The United Nations said Monday that the Covid-19 pandemic’s impact on the world of work was four times worse than the 2008 economic crisis. The UN’s International Labour Organization said the pandemic had had a “devastating” and even “cataclysmic” effect, as it sought to tackle an uneven recovery from the coronavirus crisis.
The ILO on Monday kicked off its annual International Labour Conference (ILC), being held virtually for the first time, and this year focused on fostering a “human-centred” recovery from the pandemic. “The working experience of this pandemic for some has been of inconvenience, tedium, stress, and frustration. For others it has been about fear, poverty, and survival,” ILO director-general Guy Ryder said as he opened the conference plenary.
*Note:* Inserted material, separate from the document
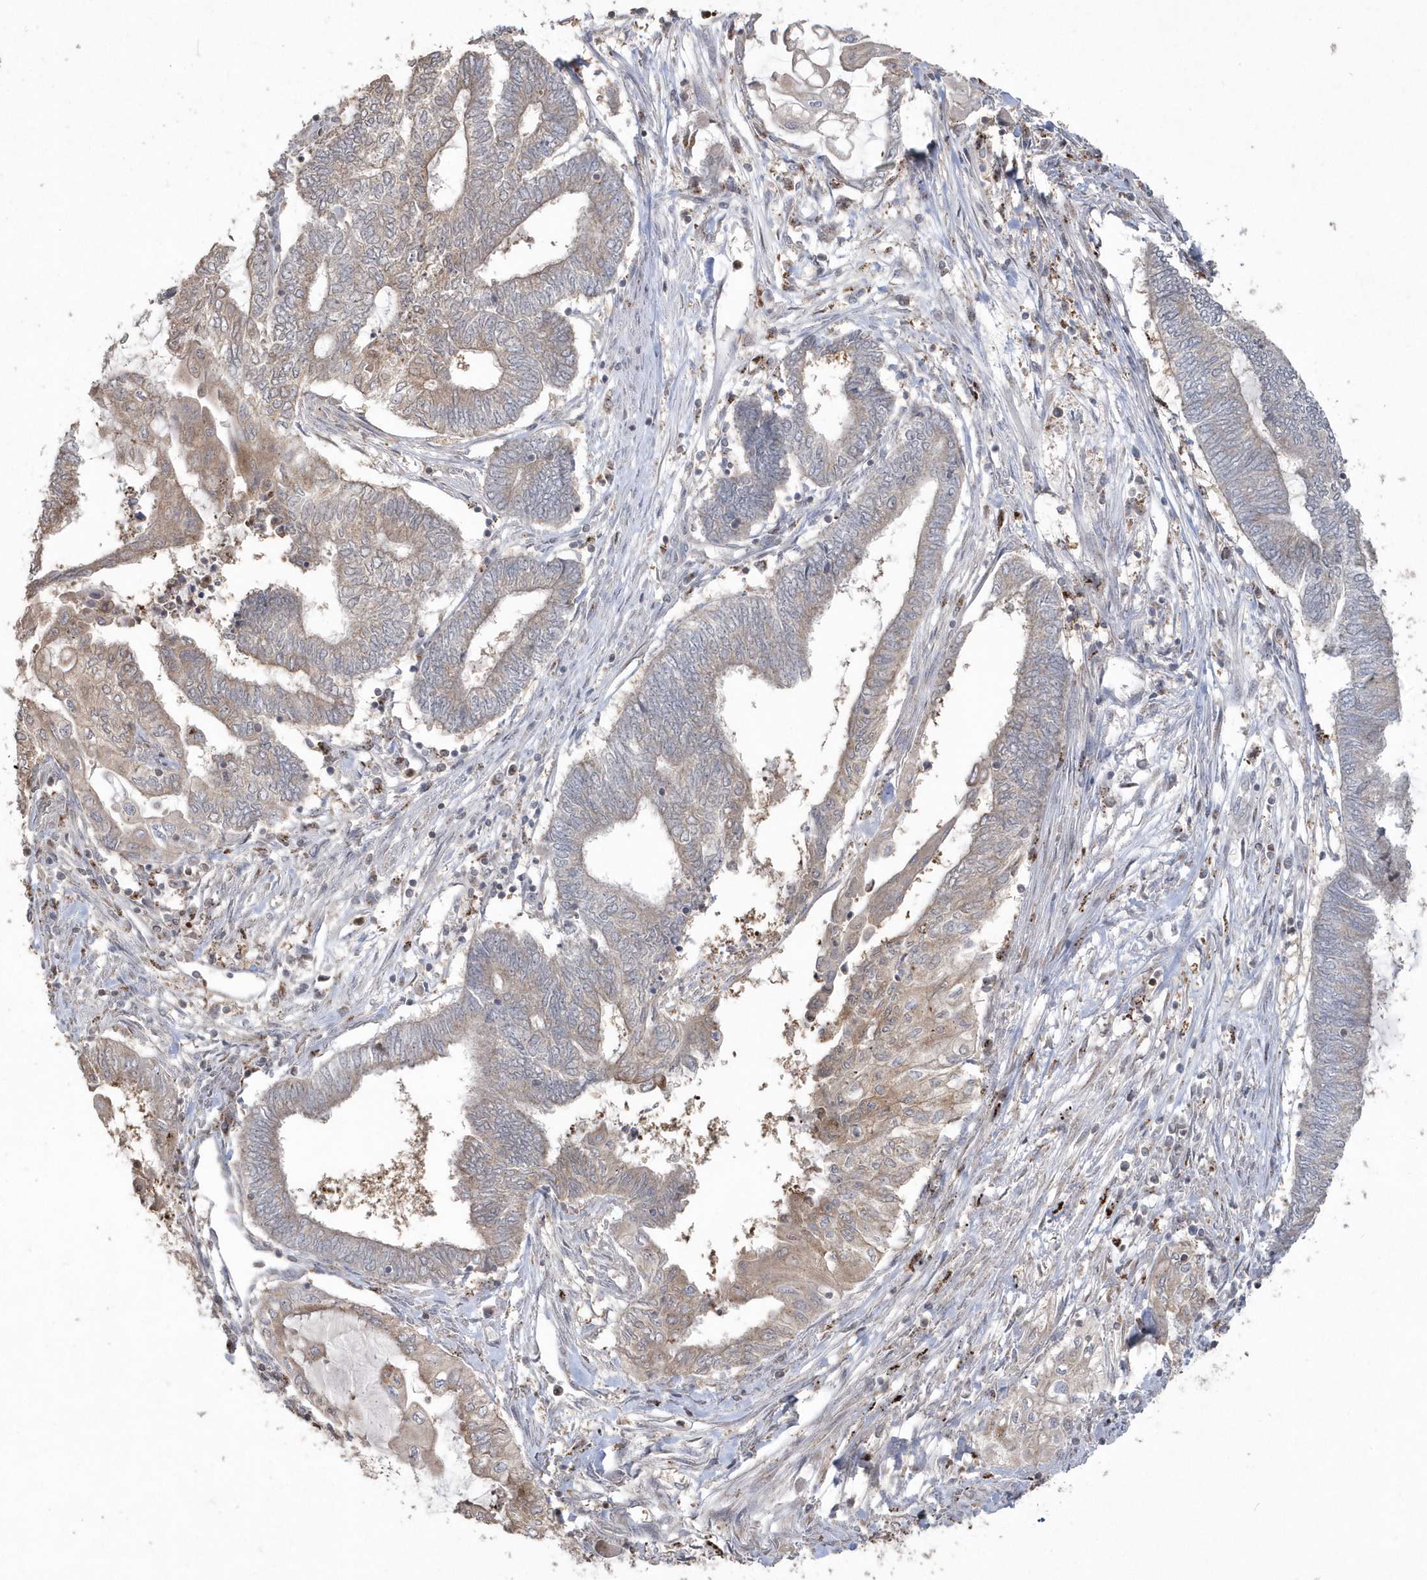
{"staining": {"intensity": "weak", "quantity": "25%-75%", "location": "cytoplasmic/membranous"}, "tissue": "endometrial cancer", "cell_type": "Tumor cells", "image_type": "cancer", "snomed": [{"axis": "morphology", "description": "Adenocarcinoma, NOS"}, {"axis": "topography", "description": "Uterus"}, {"axis": "topography", "description": "Endometrium"}], "caption": "Approximately 25%-75% of tumor cells in human endometrial adenocarcinoma display weak cytoplasmic/membranous protein expression as visualized by brown immunohistochemical staining.", "gene": "GEMIN6", "patient": {"sex": "female", "age": 70}}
The crisis has pushed more than 100 million more workers into poverty, the ILO said in its annual World Employment and Social Outlook report ahead of the conference. It said working hours plummeted and access to good-quality jobs had evaporated.
The report showed that global unemployment could affect 205 million people in 2022 — far higher than the 187 million in 2019. Employment was not expected to bounce back to pre-pandemic levels until 2023 at the earliest, it said.
“Taken as a whole, this represents a world of work crisis four times as severe as the one triggered by the financial crisis of 2008 and 2009,” said Ryder. The ILO chief said the world of work was just as ill-prepared for a pandemic as health systems were, and added that the recovery would be uneven if it continued on its current trajectory.
“Gross inequities in vaccine distribution, and vastly different fiscal firepower will inject a double-dose of more inequality into the world of work, with a booster from uneven digital connectivity,” Ryder said. “That is, unless deliberate action is taken to prevent ‘Long Covid’ taking hold in the world of work — making it more unequal, more unjust, less resilient, less inclusive and ultimately less sustainable.”
Founded in 1919, the ILO now has 187 member states. Its annual conference was not held last year due to the pandemic. This year’s conference is the 109th ILC, with the first half, focusing on pandemic recovery, running until June 19.
The second half is to look at inequalities, skills and life-long learning, and run from November 25 to December 11. The conference crafts international labour standards, through conventions that countries then ratify, or through recommendations that guide national action.